The film builds on a body of work that’s devoted to reflecting on the role images can play in building an understanding of ourselves. While full of heart and hope, it suggests that you can bury the past, but you never know who will want – or need – to resurrect it.
Costa Brava Lebanon
The past, its truths and the stories we tell ourselves also loom large around the Badri family in Costa Brava Lebanon, which debuted in Venice and just won the NETPAC award (given to the best Asian film) at Toronto. When Mounia Akl initially penned her debut feature, she imagined a dystopian near-future. Production was postponed multiple times due to the pandemic and pre-production eventually began on 3 August 2020, a day before the deadly Beirut port explosion.
This avoidable event of criminal negligence, now seared into the city’s memory, also very directly impacted the core team, who were in the Abbout’s offices in the heart of Gemmayze at the time of the blast – it’s lucky that they all survived. When production resumed, subtly incorporating the recent blast into its storyline, it was no longer a near future they were depicting, but a chaotic now.
Resourceful is a modest way to describe Akl. In 2015, she used the streets of Beirut, overflowing with garbage as the result of government failure to manage waste, as the backdrop of her 2016 award-winning film short Submarine, in which wild child Hala stubbornly refuses to evacuate her derelict house when the garbage crisis in Lebanon causes her whole village to flee. Building on this theme, the Badri family in Costa Brava Lebanon have actually left the city and created an eco-friendly idyll in the calm beauty of the mountains. But the government also sees the value of their verdant land, and starts to build a landfill on their doorstep.
To the credit of indefatigable producer Myriam Sassine, the production managed to balance green protocols with COVID-19 restrictions, despite shooting at the height of the ongoing pandemic in December 2020. Sustainability regulations included the use of biodegradable or reusable materials wherever possible and composting of the set’s organic waste (by a chicken farm). Costumes were largely sourced from second-hand shops, most art materials were rented or made from salvaged materials, and the set design for the landfill in the film was done in collaboration with Live Love Recycle, while any catering waste doubled up as additional props.

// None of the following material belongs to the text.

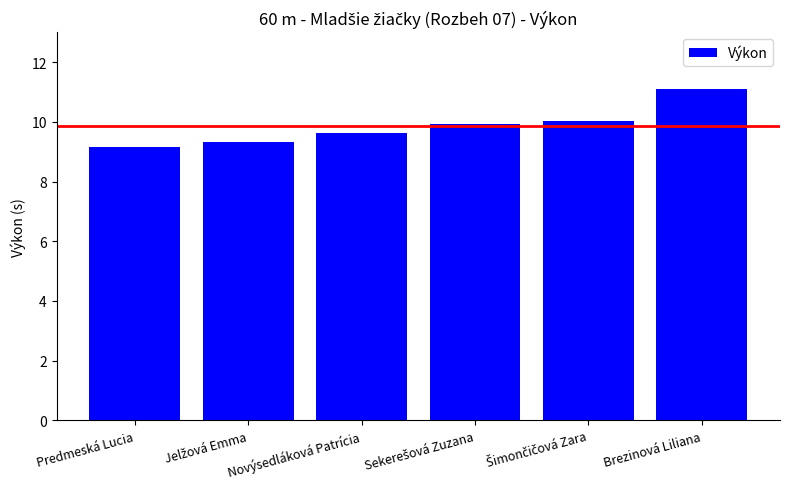

At which category does the chart reach its peak across all series?

Brezinová Liliana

Between economic crisis, post-blast destruction and successive failed governments, Costa Brava Lebanon’s plot is more prescient than comfortable. But Akl’s magic lies in hope. We know that sisters Rim (9) and Tala (17) will outgrow the strangeness of being at such different junctures of their lives. We root for the film’s handsome couple (Nadine Labaki and Saleh Bakri) to find a way out of their differences into a happier place. However fraught their reality becomes, love underpins the Badri family, and so Costa Brava Lebanon invites the viewer to invest in the possibility that communication and collective action can foster understanding and change.
Akl, Dagher, Hadjithomas and Joreige are all storytellers based in Lebanon and brimming with compassion for a country overwhelmed by its fractured past but mired by corruption in the present day. In this way, their films stand in subtle conversation. Gathered together at LFF, this triptych is vital viewing and a potent reminder of the role art has to play in times of upheaval and change.